Patricia Rodas, ministro degli Affari Esteri dell’Honduras, è stata, dopo Zelaya, l’obiettivo fondamentale dei golpisti. Un altro distaccamento è stato inviato alla sua residenza. Lei, coraggiosa e decisa, a agito velocemente, non ha perso neanche un minuto per denunciare il colpo per tutte le vie possibili. Il nostro ambasciatore aveva contattato Patricia per conoscere la situazione, così come altri ambasciatori. A un certo punto ha chiesto ai rappresentanti diplomatici del Venezuela, Nicaragua e Cuba di riunirsi con lei che, ferocemente assillata, aveva bisogno di protezione diplomatica. Il nostro ambasciatore, che dal primo momento era stato autorizzato da offrire il massimo appoggio al Ministro costituzionale e legale, è andato a visitarla alla sua residenza.
Quando erano già nella sua casa, il comando golpista ha inviato il maggiore Oceguera per arrestarla. Loro si sono messi davanti alla donna e hanno detto che era sotto la protezione diplomatica, e che solo si poteva muovere in compagnia degli ambasciatori. Oceguera discute con loro e lo fa rispettosamente. Poco dopo entrano nella casa 12 o 15 uomini in divisa ed incappucciati. I tre ambasciatori si abbracciano a Patricia; gli incappucciati agiscono in modo brutale e riescono a separare gli ambasciatori del Venezuela e Nicaragua; Hernández l’ha presso tanto fortemente per uno delle braccia che i mascherati hanno trascinato loro fino a un furgoncino; gli portano alla base aerea, dove riescono a separarli, e gliela portano via. Stando lì detenuto, Bruno, che aveva notizie del sequestro, si comunica con lui attraverso il telefonino; un mascherato tratta di strappargli rudemente il telefonino; l’ambasciatore cubano che era stato già battuto a casa di Patricia, gli grida: Non mi spingere, coglione! Non ricordo se la parola che ha pronunciato sia stata utilizzata qualche volta da Cervantes, ma senza dubbio l’ambasciatore Juan Carlos Hernández ha arricchito la nostra lingua.

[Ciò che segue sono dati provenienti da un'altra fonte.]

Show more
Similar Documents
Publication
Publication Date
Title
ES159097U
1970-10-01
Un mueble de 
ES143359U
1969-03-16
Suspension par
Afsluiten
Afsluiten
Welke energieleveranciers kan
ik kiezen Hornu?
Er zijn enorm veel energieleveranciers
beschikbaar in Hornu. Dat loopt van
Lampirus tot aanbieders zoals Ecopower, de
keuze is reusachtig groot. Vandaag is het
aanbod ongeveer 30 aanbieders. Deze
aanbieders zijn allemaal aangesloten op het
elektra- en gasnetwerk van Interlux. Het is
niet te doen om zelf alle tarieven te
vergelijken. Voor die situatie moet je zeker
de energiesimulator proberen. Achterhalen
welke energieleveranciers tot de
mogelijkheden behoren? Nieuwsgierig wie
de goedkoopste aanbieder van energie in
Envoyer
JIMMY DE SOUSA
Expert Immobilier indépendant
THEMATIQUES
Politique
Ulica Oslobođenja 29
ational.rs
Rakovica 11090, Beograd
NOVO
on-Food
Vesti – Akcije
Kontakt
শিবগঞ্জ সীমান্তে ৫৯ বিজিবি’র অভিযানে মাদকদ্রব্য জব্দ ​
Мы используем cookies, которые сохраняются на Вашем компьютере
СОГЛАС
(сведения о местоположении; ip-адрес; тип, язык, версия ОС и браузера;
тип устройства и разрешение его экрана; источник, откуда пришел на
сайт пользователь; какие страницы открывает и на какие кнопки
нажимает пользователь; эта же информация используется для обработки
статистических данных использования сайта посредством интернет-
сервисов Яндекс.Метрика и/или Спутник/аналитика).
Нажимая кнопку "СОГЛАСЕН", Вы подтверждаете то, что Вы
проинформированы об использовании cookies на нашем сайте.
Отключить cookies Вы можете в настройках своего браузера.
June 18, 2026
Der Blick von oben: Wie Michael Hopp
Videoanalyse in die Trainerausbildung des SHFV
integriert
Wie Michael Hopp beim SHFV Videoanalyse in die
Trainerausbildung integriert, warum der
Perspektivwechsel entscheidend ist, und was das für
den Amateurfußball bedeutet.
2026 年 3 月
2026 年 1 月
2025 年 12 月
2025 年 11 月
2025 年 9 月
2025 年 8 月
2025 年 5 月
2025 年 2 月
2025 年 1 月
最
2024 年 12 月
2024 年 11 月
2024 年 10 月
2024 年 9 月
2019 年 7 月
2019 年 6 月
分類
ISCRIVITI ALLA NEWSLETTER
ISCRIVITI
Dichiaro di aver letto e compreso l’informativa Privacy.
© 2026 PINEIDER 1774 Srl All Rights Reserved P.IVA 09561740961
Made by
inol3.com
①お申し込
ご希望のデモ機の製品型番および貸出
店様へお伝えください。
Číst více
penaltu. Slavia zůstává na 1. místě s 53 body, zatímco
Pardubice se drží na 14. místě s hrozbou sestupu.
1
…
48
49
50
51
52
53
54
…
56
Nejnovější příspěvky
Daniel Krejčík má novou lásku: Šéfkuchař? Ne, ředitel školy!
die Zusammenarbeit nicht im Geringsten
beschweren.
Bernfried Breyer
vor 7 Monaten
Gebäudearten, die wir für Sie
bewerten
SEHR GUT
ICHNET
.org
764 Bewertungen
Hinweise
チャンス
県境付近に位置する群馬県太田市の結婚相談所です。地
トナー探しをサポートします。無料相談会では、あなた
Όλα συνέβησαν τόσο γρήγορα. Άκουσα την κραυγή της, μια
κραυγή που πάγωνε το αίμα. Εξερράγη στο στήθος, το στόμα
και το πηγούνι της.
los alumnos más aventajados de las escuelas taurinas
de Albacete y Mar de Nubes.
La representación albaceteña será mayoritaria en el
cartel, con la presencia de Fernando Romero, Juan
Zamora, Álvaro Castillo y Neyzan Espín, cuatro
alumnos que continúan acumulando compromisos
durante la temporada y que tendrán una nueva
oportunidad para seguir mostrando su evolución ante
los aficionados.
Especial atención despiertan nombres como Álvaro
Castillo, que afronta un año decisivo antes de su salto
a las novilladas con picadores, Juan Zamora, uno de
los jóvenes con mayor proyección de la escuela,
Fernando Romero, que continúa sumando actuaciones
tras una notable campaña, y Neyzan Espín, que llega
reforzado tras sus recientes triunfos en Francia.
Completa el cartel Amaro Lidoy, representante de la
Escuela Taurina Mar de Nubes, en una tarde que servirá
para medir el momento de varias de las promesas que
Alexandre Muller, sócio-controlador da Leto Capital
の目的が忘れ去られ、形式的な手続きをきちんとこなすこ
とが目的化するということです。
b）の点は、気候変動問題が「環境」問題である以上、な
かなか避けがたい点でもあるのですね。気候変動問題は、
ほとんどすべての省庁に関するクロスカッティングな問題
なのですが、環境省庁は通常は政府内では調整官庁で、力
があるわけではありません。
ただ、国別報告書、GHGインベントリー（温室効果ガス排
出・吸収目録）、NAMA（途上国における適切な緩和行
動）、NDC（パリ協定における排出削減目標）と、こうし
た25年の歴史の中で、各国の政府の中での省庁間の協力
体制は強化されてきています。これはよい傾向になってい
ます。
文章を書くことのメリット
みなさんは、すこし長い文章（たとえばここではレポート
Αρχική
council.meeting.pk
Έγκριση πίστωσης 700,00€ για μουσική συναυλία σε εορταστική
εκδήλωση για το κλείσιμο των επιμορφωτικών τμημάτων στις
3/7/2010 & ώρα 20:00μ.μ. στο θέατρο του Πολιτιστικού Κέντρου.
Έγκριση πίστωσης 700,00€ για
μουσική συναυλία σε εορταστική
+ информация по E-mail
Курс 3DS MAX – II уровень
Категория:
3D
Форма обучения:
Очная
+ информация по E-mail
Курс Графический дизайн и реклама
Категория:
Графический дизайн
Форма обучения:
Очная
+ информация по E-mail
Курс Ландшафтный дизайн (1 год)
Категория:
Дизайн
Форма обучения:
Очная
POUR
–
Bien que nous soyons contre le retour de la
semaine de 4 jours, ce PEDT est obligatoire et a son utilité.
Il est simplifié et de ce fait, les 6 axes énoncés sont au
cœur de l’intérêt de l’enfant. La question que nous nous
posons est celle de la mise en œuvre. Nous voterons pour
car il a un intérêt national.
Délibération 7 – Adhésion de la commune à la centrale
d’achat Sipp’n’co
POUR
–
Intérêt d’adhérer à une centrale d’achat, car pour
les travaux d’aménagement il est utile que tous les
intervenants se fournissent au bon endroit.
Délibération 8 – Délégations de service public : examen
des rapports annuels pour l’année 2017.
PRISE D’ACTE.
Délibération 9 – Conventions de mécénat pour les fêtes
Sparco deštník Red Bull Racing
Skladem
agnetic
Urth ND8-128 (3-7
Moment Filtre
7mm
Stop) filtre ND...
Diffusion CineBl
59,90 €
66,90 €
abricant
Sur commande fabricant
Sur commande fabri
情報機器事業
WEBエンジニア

Poi l’hanno lasciato in una strada lontano dalla missione e prima di abbandonarlo gli hanno detto che, se parlava, poteva succedergli qualcosa di peggio. "Niente è peggiore della morte!", gli ha risposto con dignità, "e non per quello ho paura di voi. I vicini della zona l’hanno aiutato a ritornare all’ambasciata, da dove si è comunicato subito, un’altra volta, con Bruno.
Con quell’alto comando golpista non si può negoziare, bisogna esigergli la rinuncia e che altri ufficiali più giovani e non compromessi con l’oligarchia occupino il comando militare, o non ci sarà mai un governo "con popolo, dal popolo e per il popolo" in Honduras.
I golpisti, messi alle strette e isolati, non hanno salvazione possibile se si confronta con fermezza il problema.
Perfino la signora Clinton ha già dichiarato nel pomeriggio che Zelaya è l’unico Presidente dell’Honduras, e i golpisti honduregni non possono neanche respirare senza l’appoggio degli Stati Uniti.
In camicia da notte fino ad alcune ore fa, Zelaya sarà riconosciuto dal mondo come l’unico Presidente Costituzionale del Honduras.